Specifically we'll leverage the Airline ([Airline On-Time Statistics](https://www.transtats.bts.gov/ONTIME/) dataset from the US Bureau of Transportation, and our machine learning objective is to predict whether flights will be more than 15 minutes late arriving to their destination. 

Note that this demo assumes that the following [lifecycle script](https://github.com/rapidsai/cloud-ml-examples/blob/main/aws/environment_setup/lifecycle_script) has run to install RAPIDS into the SageMaker Jupyter set of available kernels (should show up as rapids-18). For more details on how to create and activate a lifecycle script so that it executes during launch of the notebook instance refer to these [instructions](https://docs.aws.amazon.com/sagemaker/latest/dg/notebook-lifecycle-config.html).

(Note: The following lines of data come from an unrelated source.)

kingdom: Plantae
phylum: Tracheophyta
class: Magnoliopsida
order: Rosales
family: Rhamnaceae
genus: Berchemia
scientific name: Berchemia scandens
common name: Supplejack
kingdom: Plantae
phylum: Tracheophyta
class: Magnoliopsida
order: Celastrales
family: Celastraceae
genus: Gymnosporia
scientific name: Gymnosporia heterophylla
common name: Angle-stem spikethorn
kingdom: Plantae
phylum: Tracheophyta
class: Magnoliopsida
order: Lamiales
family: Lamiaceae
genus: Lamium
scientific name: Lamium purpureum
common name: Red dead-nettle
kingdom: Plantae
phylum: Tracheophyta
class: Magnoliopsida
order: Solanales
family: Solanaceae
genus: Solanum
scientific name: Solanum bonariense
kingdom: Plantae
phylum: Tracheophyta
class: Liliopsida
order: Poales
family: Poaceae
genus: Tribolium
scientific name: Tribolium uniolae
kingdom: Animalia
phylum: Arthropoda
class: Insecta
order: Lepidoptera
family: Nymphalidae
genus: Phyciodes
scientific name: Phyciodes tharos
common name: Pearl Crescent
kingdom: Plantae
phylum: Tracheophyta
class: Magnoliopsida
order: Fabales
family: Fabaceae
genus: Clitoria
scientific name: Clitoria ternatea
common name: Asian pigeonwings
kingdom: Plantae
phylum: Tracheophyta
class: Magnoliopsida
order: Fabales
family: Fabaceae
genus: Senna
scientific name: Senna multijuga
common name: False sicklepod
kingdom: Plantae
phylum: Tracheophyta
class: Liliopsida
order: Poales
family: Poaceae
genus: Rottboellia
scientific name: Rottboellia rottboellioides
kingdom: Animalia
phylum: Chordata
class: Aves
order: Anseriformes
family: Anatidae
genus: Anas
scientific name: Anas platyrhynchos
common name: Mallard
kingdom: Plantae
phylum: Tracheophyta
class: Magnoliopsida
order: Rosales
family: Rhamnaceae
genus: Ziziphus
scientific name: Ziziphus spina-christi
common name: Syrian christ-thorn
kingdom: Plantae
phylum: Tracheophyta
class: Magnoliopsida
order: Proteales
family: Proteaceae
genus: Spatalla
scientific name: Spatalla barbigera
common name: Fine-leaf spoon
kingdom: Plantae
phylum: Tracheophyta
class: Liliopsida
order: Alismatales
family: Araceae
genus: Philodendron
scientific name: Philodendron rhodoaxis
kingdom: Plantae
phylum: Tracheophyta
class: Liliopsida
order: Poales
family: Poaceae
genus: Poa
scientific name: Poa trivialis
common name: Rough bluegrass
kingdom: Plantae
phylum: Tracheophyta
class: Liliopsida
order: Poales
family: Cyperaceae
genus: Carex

The flow of the dataset is as follows:
1. Download 115 million flights (spanning 1987-2008), 
2. Randomly sampling just 1 million flights,
3. Run an AutoGluon ensemble of 3 models (RandomForest, K-NearestNeighbors, and XGBoost)

# Install AutoGluon into the RAPIDS kernel

Since the lifecycle configuration script needs to finish in 5 minutes or less, we did not have time to install AutoGluon while the RAPIDS kernel was being added to the SageMaker notebook instance. As a result we will do the AutoGluon step live in the notebook below.

In [None]:
!source /home/ec2-user/rapids_kernel/bin/activate && pip install --pre autogluon

# Import AutoGluon

In [None]:
import warnings
warnings.filterwarnings('ignore')

In [None]:
from autogluon.tabular import TabularDataset, TabularPredictor
from autogluon.core.utils import generate_train_test_split

# Download Data and Create TabularDataset Object

In [None]:
path_prefix = 'https://sagemaker-rapids-hpo-us-west-2.s3-us-west-2.amazonaws.com/autogluon/'
path_train = path_prefix + 'train_data.parquet'

data = TabularDataset(path_train)

Let's take a brief look at the dataframe below, note that the shape of the data is 115M by 14 columns (13 features and 1 target label).

In [None]:
data

# Randomly Sample 1Million Flights

Since this is only a demo, we will reduce the size of the dataset to 1 million randomly sampled flights in order to make the runtime fairly short. Feel free to modify the random seed in order to get a different set of flights to train with.

In [None]:
LABEL = 'target'
SAMPLE = 1_000_000

In [None]:
if SAMPLE is not None and SAMPLE < len(data):
    data = data.sample(n=SAMPLE, random_state=0)

In [None]:
data.shape

# Split Train and Test Data

Next we'll separate the data into a training set and a test set. The train set will be used to update our models' parameters, while the test set will be used to evaluate the model performance on data unseen in training.

In [None]:
train_data, test_data, train_labels, test_labels = generate_train_test_split(
    X=data.drop(LABEL, axis=1),
    y=data[LABEL],
    problem_type='binary',
    test_size=0.1
)
train_data[LABEL] = train_labels
test_data[LABEL] = test_labels

# Run AutoGluon with Multiple RAPIDS Models

With our dataset downloaded and split, we can now call our AutoGluon AutoML library to do some automated pre-processing (e.g., label encoding), as well as to train a stacked ensemble of models to reach optimal peformance on our airline delay prediction task.

In [None]:
from autogluon.tabular.models.rf.rf_rapids_model import RFRapidsModel
from autogluon.tabular.models.knn.knn_rapids_model import KNNRapidsModel
from autogluon.tabular.models.lr.lr_rapids_model import LinearRapidsModel

predictor = TabularPredictor(
    label=LABEL,
    verbosity=3,
).fit(
    train_data=train_data,
    hyperparameters={        
        KNNRapidsModel : {},
        LinearRapidsModel : {},
        RFRapidsModel : {'n_estimators': 100},
        'XGB': {'ag_args_fit': {'num_gpus': 1},  'tree_method': 'gpu_hist', 'ag.early_stop': 10000},
    },
    time_limit=2000,
)

In [None]:
leaderboard = predictor.leaderboard()

leaderboard = predictor.leaderboard(test_data)

# Summary

As we can see from the results XGBoost model carries the majority of the acccuracy in the ensemble. This is not too surprising given that we allowed the XGBoost model to grow up to 10000 trees, while the RandomForest model was capped at 100. We invite you to experiment with different settings if you are curious to adapt the performance of the ensemble.

Hopefully this example shows how straightforward it is to run AutoML on tabular data with AutoGluon and RAPIDS working together!